Just as you need to understand how engines work before you can fix a car, understanding the internal machinery of glucose control in muscle should provide new ways to improve blood glucose management in people. One idea is that a drug could be developed to mimic the function of AS160 in controlling the movement of GLUT4 inside muscles, and thereby lower blood glucose levels.

Drugs are not the only answer however. Exercise has a powerful effect in regulating blood glucose, even in people with insulin resistance. How? Here too, the team have clues. TBC1D1, which is a sister protein to AS160, also binds to 14-3-3s – but this time during exercise, and also in response to drugs that mimic some effects of exercise [PMID: 17995453]. AS160 and TBC1D1 therefore seem to be the complementary Yin and Yang of glucose control – with insulin regulating glucose levels via AS160, and exercise regulating glucose via TBC1D1. Lots of experiments are under way to test these hypotheses!
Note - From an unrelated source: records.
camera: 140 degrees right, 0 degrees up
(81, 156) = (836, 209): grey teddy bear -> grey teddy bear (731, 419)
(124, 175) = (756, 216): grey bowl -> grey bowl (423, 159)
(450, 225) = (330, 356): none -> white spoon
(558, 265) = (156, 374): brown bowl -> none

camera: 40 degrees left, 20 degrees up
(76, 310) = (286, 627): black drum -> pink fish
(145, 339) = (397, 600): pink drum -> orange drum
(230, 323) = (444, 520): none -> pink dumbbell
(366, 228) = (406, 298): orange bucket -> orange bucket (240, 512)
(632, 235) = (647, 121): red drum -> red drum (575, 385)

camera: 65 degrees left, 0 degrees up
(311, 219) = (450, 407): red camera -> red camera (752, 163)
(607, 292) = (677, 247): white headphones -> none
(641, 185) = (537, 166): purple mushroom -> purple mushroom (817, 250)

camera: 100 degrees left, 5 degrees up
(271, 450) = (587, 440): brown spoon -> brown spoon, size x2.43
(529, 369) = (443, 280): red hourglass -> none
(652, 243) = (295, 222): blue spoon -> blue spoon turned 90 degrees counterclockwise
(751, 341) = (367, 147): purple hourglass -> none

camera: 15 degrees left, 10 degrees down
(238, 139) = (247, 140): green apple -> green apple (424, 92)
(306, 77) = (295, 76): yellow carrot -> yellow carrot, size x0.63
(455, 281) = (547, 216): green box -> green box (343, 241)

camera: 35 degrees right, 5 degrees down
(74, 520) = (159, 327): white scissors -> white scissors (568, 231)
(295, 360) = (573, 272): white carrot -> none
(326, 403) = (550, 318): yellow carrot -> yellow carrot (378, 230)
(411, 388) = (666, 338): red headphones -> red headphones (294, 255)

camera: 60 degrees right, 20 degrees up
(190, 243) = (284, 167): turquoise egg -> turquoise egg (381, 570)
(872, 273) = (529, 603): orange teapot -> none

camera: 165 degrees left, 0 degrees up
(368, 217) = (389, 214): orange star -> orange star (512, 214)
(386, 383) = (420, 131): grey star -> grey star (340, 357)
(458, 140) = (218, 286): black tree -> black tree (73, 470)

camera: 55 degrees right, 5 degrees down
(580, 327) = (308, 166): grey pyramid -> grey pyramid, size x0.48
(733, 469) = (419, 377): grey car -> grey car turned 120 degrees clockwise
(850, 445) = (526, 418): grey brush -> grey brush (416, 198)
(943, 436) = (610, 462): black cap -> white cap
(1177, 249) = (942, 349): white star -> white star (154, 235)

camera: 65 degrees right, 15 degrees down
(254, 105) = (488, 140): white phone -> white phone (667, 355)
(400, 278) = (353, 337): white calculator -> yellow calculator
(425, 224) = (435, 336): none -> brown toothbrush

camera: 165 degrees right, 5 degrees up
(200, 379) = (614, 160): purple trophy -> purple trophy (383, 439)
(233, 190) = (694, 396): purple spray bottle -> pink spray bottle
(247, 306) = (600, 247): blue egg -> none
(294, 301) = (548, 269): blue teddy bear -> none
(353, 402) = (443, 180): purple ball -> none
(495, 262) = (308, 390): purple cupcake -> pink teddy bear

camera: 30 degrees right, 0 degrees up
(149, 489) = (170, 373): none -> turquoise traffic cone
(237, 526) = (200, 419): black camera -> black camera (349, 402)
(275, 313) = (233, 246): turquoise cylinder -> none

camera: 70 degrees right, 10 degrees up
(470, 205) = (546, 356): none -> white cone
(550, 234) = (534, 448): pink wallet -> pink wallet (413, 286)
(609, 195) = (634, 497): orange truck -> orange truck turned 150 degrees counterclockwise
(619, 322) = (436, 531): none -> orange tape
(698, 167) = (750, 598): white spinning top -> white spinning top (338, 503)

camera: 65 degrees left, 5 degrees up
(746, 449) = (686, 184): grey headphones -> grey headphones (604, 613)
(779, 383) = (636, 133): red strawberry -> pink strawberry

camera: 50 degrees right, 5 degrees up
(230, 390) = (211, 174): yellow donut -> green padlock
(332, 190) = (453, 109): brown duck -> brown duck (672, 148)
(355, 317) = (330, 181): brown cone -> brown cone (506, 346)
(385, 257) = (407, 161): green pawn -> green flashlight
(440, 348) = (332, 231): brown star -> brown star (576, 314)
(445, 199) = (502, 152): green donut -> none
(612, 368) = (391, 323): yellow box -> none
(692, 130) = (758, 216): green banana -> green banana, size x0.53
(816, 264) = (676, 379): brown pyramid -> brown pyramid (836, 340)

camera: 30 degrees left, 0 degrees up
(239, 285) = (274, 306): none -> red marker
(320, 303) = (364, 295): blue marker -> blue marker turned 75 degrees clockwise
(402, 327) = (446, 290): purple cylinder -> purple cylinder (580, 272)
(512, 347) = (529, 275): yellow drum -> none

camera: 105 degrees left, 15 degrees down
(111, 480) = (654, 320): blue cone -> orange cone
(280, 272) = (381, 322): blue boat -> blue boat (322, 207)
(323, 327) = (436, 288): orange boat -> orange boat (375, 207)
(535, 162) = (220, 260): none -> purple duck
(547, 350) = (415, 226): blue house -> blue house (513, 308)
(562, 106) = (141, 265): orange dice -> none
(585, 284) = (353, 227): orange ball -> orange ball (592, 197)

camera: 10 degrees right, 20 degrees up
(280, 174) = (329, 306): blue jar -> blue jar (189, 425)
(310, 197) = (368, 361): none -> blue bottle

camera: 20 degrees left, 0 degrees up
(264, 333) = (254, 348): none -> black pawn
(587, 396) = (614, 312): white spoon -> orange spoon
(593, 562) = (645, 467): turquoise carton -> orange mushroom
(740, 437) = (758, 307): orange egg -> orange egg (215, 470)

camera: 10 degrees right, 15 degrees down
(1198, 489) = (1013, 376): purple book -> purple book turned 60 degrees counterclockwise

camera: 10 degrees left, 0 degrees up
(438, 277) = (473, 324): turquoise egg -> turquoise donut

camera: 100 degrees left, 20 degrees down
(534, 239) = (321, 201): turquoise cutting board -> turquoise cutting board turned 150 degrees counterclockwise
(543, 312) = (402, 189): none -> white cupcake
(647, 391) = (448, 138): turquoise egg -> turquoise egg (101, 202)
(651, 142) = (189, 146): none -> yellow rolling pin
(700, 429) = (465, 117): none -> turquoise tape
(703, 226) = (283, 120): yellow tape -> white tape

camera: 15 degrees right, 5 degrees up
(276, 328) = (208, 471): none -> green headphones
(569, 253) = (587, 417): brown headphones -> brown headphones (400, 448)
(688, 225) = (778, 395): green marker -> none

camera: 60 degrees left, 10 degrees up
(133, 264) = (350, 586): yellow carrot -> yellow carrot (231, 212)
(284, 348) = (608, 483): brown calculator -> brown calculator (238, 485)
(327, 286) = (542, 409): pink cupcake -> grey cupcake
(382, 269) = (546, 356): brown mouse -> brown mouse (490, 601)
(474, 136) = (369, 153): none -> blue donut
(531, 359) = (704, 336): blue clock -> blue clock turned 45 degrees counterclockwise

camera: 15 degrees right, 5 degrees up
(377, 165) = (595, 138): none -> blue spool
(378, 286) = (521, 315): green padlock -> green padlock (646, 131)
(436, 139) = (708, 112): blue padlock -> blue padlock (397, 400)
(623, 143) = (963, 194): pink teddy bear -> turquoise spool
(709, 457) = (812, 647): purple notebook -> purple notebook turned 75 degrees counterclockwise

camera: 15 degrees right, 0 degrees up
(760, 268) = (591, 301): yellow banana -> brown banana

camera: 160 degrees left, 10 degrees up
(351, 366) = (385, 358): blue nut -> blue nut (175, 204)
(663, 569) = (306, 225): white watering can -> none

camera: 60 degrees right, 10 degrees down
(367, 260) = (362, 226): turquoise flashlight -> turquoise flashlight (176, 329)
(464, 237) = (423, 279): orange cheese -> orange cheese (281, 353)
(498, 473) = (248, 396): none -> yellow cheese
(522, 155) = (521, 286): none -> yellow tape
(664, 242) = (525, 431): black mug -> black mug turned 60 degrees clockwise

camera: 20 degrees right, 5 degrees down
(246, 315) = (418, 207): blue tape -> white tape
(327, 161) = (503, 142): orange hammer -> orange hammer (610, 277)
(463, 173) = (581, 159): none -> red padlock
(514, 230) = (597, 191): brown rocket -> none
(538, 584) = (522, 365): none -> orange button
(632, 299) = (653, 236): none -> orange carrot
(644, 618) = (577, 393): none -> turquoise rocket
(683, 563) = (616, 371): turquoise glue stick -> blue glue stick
The researchers thank the Medical Research Council, Diabetes UK and Dundee and District Diabetes UK Voluntary Group for their enthusiastic support and funding. Also, David Wasserman of Vanderbilt University who contributed critical experiments to the new study, which is published in the journal 'Cell Metabolism'. [PMID: 21195350] and highlighted in the Diabetes UK website.